I've been working with neo4j 4.1 for a while now and whilst I feel that the graph structure should be a good fit for my problem, I can't get it to perform in any reasonable time.
I'll detail the model and problem below, but I'm wondering whether (a) graphs are just not a good fit or (b) I've modelled the problem incorrectly.
In my domain, I have two labels: Person and Skill.

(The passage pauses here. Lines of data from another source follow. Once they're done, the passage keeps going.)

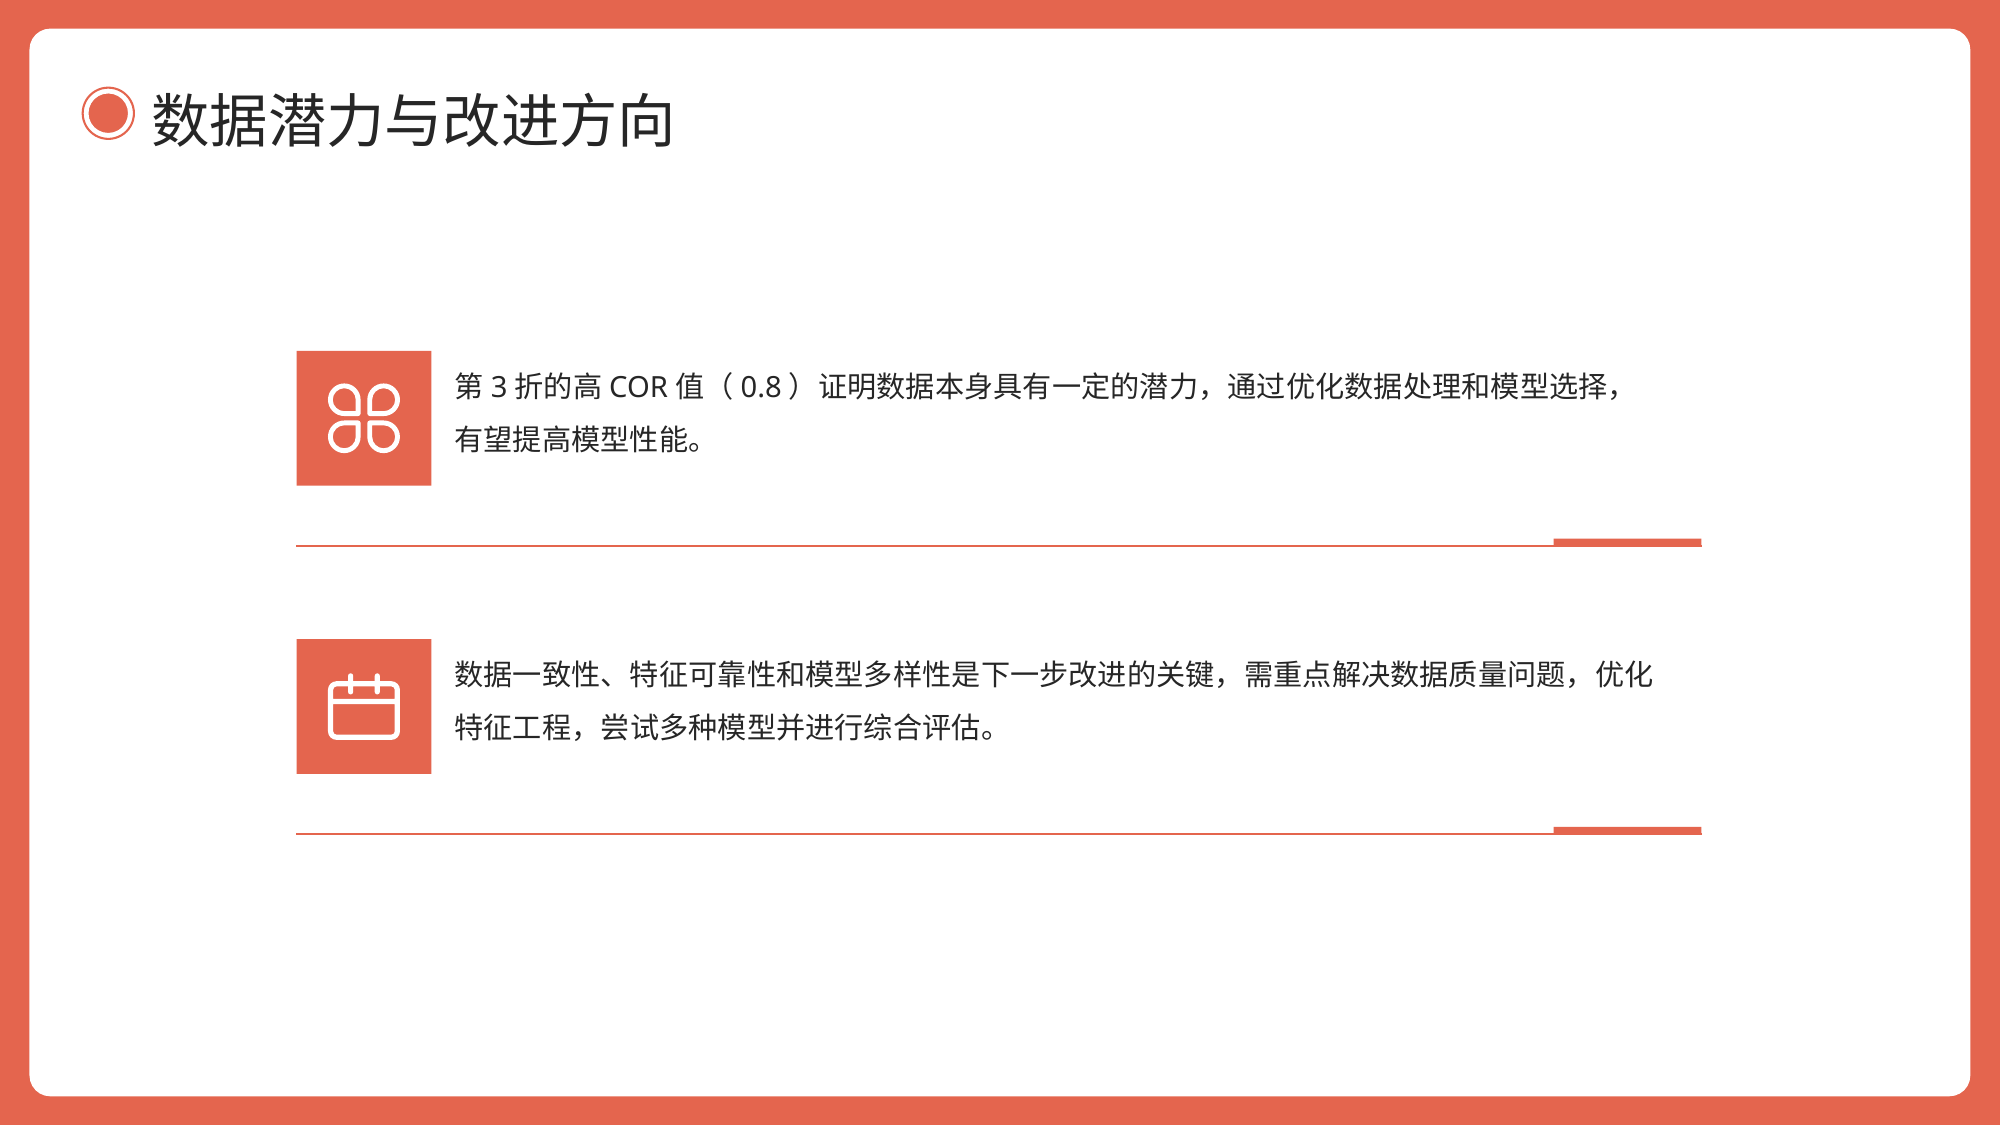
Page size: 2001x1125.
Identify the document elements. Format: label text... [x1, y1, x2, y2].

text_box [0, 0, 2000, 1125]
text_box [30, 29, 1970, 1096]
text_box [327, 673, 400, 740]
text_box [367, 383, 400, 417]
text_box 第3折的高COR值（0.8）证明数据本身具有一定的潜力，通过优化数据处理和模型选择，有望提高模型性能。 [454, 350, 1663, 522]
text_box [327, 420, 361, 454]
text_box [367, 420, 400, 454]
text_box [1553, 826, 1702, 834]
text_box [82, 87, 134, 139]
text_box 数据一致性、特征可靠性和模型多样性是下一步改进的关键，需重点解决数据质量问题，优化特征工程，尝试多种模型并进行综合评估。 [454, 639, 1663, 814]
text_box [296, 350, 432, 486]
text_box [296, 639, 432, 774]
text_box 数据潜力与改进方向 [151, 77, 1933, 154]
text_box [327, 383, 361, 417]
text_box [1553, 538, 1702, 545]
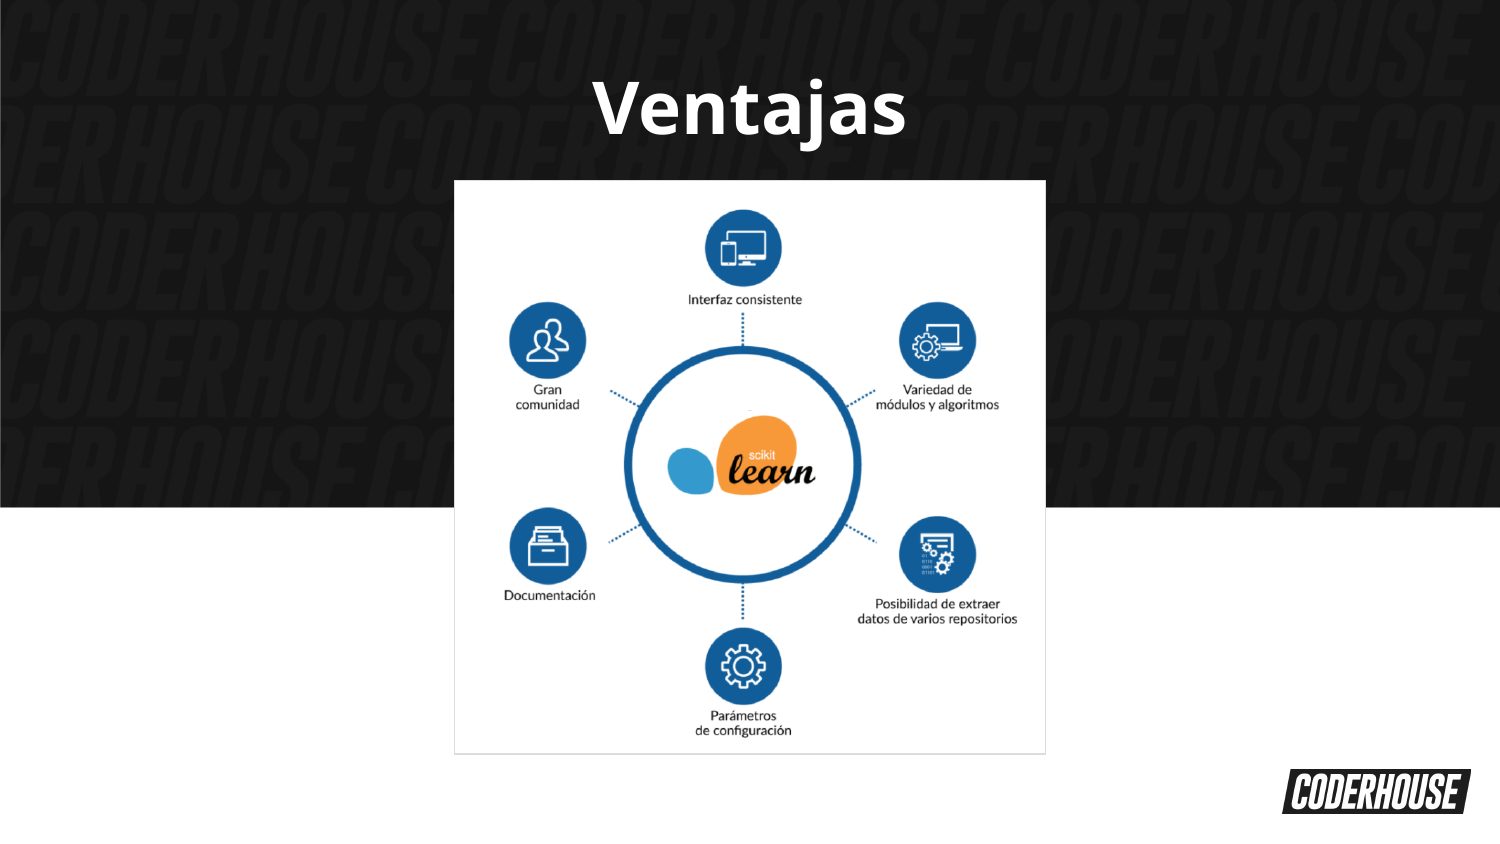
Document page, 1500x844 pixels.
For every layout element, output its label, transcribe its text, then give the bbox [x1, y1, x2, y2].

text_box Ventajas [239, 56, 1261, 166]
picture [0, 0, 1500, 844]
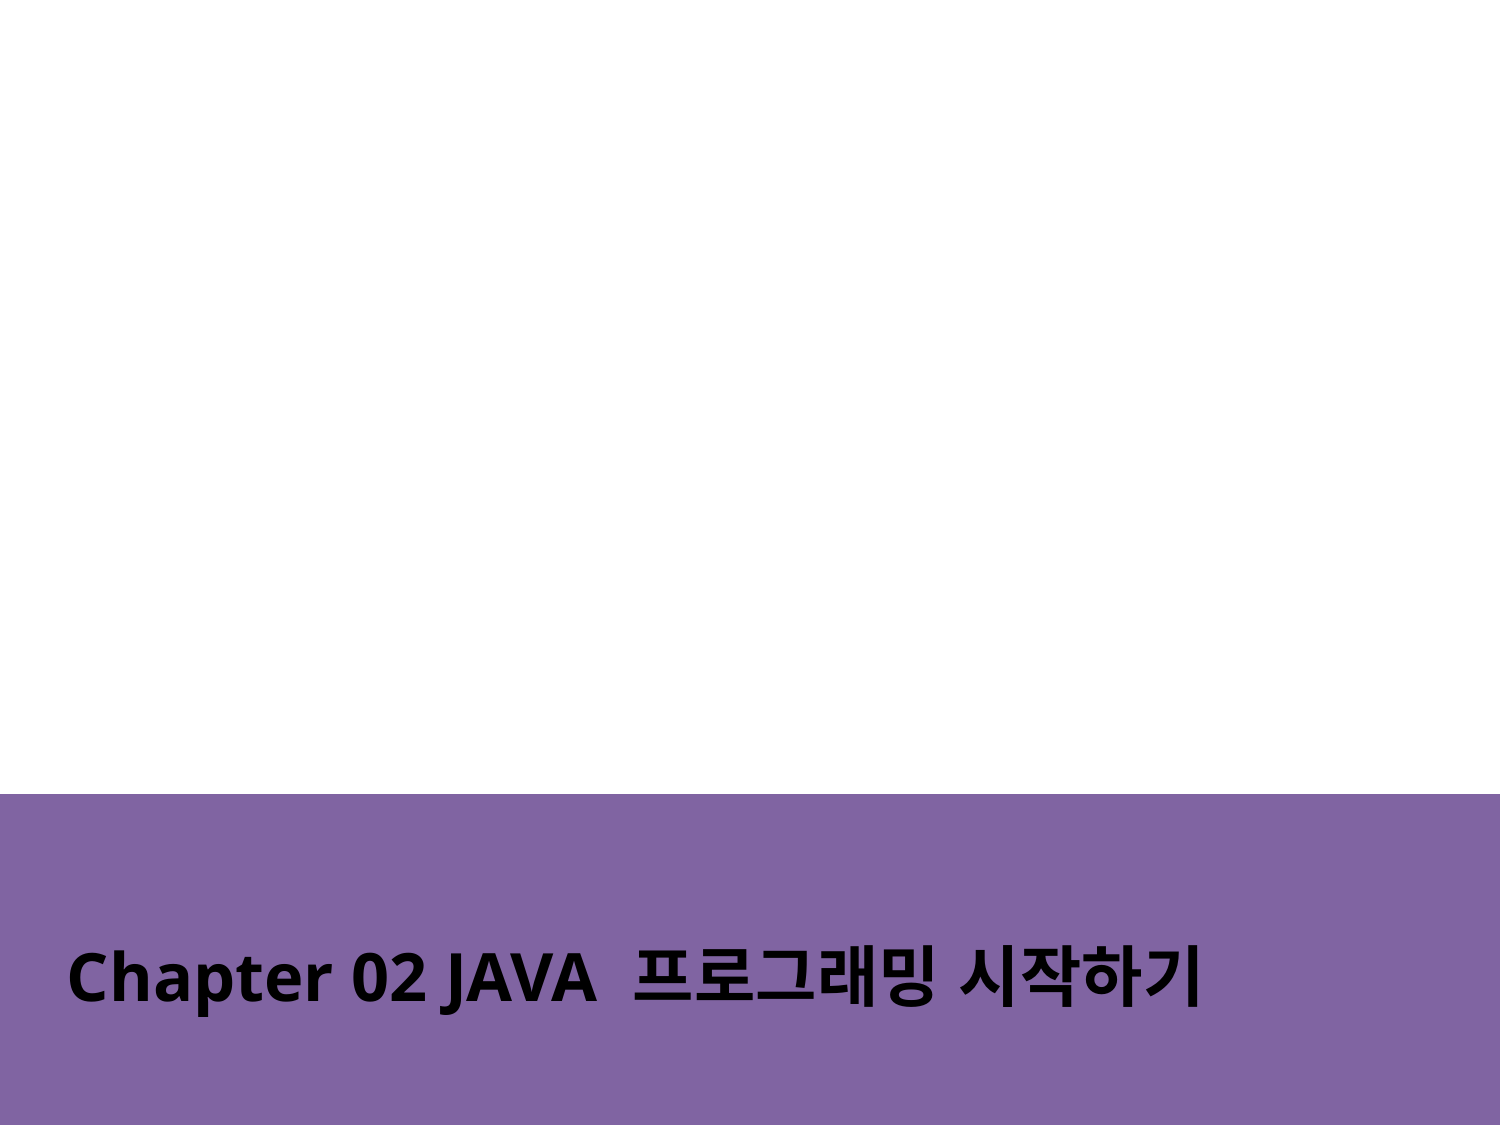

Each as an id
attribute and there is an index on this attribute.
Skills are related to one another in a parent-child relationship, implying that one or more child skills belong to the parent skill, as follows:
(s:Skill)-[r:IS_IN_CAT]->(s2:Skill)
A Person is related to a Skill as follows:
(p:Person)-[r:HAS_SKILL]->(s:Skill)
This is illustrated as below:
The question I want to ask is, given a Person who has a skill, find me all paths to all other people via that skill.
In the diagram above, if Person A was the person, I'd expect 2 paths:
(Person A) - [HAS_SKILL] - (Skill 1-1-1) - [IS_IN_CAT] - (Skill 1-1) - [IS_IN_CAT] - (Skill 1-1-2) - [HAS_SKILL] - (Person B)
And
(Person A) - [HAS_SKILL] - (Skill 1-1-1) - [IS_IN_CAT] - (Skill 1-1) - [IS_IN_CAT] - (Skill 1) - [IS_IN_CAT] - (Skill 1-2) - [HAS_SKILL] - (Person C)
The way I'm asking this query is as follows.
MATCH (p:Person {id: 100}) - [h:HAS_SKILL] -> (s:Skill) - [r:IS_IN_CAT*..] - (s2:Skill) <- [h2:HAS_SKILL] - (p2:Person)
For any moderately sized graph (10,000 skills, 1000 people, 5 skills per person) this doesn't ever return.
I'm fairly sure it's the undirected nature of the [r:IS_IN_CAT*..]
part of the query but I don't see how to re-model to make this perform any better.
Any help would be appreciated.